# Data entries
===
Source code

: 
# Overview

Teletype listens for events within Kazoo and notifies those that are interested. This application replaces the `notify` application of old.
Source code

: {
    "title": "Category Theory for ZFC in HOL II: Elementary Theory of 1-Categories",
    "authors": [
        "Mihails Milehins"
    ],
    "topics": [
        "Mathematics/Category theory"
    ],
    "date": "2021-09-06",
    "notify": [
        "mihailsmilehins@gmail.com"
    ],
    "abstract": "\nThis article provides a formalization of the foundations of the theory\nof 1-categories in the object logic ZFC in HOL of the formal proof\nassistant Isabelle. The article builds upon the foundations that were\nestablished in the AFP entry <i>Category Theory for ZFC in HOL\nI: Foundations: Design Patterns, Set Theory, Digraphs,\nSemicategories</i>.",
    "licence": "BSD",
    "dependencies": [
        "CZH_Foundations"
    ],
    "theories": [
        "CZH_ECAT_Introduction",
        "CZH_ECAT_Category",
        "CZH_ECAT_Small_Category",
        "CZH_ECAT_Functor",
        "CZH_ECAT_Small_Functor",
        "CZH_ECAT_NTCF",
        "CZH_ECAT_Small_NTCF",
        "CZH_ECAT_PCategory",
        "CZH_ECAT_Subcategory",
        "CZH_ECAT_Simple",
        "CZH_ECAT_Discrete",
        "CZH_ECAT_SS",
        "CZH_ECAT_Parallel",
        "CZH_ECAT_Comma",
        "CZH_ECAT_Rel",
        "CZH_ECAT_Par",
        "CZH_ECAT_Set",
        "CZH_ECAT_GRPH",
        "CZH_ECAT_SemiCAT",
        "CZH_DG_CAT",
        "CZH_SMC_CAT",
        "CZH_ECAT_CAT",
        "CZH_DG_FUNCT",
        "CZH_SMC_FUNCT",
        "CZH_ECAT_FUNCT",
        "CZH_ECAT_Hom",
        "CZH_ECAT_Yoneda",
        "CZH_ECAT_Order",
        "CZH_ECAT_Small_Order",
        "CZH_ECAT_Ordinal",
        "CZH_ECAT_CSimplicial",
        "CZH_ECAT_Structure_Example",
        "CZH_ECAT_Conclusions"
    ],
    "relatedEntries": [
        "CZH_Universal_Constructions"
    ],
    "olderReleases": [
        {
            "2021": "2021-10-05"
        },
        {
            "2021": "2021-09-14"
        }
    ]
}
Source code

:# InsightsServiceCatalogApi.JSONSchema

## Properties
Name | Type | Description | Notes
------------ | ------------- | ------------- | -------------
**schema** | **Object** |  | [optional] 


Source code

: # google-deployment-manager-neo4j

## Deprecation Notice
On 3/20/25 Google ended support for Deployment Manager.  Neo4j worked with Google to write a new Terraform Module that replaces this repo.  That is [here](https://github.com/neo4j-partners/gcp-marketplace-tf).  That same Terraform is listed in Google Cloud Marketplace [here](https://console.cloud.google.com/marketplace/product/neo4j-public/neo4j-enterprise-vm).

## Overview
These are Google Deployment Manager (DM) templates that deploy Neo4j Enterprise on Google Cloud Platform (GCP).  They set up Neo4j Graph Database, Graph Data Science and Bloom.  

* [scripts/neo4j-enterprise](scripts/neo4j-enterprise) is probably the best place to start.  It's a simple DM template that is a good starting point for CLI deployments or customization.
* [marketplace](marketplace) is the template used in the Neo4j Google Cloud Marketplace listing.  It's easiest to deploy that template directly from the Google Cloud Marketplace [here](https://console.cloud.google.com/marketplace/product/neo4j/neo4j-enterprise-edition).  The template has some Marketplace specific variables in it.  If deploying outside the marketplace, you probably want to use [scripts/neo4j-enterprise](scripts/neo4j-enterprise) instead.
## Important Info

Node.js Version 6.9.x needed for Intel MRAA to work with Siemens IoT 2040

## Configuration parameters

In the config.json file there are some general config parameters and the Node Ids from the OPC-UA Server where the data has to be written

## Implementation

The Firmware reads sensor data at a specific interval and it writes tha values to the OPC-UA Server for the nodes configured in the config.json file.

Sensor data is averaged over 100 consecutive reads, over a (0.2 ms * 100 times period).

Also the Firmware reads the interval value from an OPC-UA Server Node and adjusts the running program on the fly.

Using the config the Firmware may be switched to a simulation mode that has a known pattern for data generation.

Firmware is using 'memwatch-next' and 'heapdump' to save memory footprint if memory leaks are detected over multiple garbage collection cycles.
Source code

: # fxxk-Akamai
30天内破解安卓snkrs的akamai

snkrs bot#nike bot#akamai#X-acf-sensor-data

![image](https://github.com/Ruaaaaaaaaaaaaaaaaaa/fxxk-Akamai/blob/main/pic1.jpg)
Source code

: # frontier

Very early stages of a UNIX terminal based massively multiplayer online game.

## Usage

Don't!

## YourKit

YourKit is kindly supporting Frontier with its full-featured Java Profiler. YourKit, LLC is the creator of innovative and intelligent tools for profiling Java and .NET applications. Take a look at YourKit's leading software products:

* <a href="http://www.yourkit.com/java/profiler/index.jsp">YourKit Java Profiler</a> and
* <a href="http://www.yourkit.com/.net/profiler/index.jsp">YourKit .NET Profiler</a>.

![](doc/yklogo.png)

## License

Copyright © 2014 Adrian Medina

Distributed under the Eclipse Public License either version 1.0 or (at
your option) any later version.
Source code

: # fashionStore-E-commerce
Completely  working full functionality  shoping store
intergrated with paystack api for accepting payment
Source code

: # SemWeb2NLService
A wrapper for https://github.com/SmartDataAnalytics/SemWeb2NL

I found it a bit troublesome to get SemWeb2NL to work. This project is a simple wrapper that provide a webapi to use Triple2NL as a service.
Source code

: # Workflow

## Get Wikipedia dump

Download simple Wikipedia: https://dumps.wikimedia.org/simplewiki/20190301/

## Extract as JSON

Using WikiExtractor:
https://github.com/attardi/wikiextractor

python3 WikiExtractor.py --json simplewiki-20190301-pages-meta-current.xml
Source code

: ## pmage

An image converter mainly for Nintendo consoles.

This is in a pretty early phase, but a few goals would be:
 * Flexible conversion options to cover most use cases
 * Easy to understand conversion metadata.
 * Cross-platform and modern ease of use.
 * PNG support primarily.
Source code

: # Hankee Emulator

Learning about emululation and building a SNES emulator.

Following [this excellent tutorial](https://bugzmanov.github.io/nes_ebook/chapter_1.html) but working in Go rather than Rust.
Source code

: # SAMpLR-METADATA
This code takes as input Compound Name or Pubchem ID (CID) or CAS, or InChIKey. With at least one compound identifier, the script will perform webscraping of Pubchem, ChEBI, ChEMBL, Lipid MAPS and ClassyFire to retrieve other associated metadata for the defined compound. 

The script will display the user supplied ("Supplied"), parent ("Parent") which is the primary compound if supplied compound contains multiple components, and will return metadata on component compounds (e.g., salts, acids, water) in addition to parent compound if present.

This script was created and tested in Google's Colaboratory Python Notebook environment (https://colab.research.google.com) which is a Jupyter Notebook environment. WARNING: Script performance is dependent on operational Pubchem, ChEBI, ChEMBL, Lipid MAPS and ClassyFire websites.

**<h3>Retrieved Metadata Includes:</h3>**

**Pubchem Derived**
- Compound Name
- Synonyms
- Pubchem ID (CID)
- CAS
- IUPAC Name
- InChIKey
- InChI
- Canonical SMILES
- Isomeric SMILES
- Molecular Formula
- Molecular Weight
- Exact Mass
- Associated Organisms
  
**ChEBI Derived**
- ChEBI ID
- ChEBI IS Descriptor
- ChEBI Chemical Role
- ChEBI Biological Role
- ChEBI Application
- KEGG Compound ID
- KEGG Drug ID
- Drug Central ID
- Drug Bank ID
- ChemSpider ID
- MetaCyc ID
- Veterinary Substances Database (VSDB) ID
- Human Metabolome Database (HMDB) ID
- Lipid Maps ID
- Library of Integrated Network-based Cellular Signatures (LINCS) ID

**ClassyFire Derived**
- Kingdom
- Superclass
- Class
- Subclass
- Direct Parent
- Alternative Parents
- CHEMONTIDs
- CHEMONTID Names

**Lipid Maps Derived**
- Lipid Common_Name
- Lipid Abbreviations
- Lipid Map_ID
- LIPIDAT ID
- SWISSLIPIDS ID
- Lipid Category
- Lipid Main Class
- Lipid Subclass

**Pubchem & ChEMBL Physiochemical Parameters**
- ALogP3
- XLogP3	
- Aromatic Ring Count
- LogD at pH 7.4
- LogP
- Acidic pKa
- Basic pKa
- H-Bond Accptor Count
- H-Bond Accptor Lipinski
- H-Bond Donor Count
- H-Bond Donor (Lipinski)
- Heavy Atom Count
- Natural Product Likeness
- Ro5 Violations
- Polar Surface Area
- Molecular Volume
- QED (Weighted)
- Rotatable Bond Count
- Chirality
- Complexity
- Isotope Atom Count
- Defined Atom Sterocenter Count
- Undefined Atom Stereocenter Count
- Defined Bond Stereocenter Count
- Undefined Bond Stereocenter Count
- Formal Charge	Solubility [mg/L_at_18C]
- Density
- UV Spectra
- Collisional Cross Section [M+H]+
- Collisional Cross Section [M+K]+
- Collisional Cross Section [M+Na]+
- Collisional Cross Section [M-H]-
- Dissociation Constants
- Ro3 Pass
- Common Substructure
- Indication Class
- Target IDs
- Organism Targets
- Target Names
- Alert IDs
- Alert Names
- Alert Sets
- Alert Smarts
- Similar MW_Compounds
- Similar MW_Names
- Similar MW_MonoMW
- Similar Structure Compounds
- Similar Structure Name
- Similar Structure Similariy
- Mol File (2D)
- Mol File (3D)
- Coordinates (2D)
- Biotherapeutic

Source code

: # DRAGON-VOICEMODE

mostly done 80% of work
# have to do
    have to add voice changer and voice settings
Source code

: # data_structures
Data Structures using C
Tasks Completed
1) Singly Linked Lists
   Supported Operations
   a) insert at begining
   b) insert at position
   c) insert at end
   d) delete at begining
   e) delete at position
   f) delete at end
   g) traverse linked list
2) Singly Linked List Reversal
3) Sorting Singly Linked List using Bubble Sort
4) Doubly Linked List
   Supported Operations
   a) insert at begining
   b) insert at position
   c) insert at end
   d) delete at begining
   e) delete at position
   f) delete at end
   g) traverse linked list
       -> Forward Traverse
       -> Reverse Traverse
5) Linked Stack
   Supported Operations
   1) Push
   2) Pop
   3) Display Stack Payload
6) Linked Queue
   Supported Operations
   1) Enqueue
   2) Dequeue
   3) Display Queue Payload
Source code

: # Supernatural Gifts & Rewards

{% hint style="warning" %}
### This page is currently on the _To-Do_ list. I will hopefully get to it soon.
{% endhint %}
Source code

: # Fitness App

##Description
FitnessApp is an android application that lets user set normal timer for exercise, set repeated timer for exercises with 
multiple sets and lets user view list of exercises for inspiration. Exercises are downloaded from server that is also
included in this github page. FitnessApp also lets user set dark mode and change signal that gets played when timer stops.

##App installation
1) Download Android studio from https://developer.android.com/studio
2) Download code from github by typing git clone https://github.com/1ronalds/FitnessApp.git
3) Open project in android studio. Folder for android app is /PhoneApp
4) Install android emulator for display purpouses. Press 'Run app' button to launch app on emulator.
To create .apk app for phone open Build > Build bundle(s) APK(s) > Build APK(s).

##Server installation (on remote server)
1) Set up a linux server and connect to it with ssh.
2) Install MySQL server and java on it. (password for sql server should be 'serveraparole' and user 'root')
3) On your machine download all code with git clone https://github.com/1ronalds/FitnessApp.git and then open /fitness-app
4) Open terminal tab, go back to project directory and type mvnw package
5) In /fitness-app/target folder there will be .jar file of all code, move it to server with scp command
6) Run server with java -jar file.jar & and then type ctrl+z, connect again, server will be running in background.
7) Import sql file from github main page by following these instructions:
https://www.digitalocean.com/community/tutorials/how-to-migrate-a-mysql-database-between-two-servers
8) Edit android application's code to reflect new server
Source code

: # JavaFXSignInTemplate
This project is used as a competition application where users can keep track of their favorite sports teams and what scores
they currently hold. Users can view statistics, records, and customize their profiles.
===
# Task directions
Would you reproduce, word for word, the lines from the one holding "7) Import sql" through the final line of the entries, both included?

# Exercise output
7) Import sql file from github main page by following these instructions:
https://www.digitalocean.com/community/tutorials/how-to-migrate-a-mysql-database-between-two-servers
8) Edit android application's code to reflect new server
Source code

: # JavaFXSignInTemplate
This project is used as a competition application where users can keep track of their favorite sports teams and what scores
they currently hold. Users can view statistics, records, and customize their profiles.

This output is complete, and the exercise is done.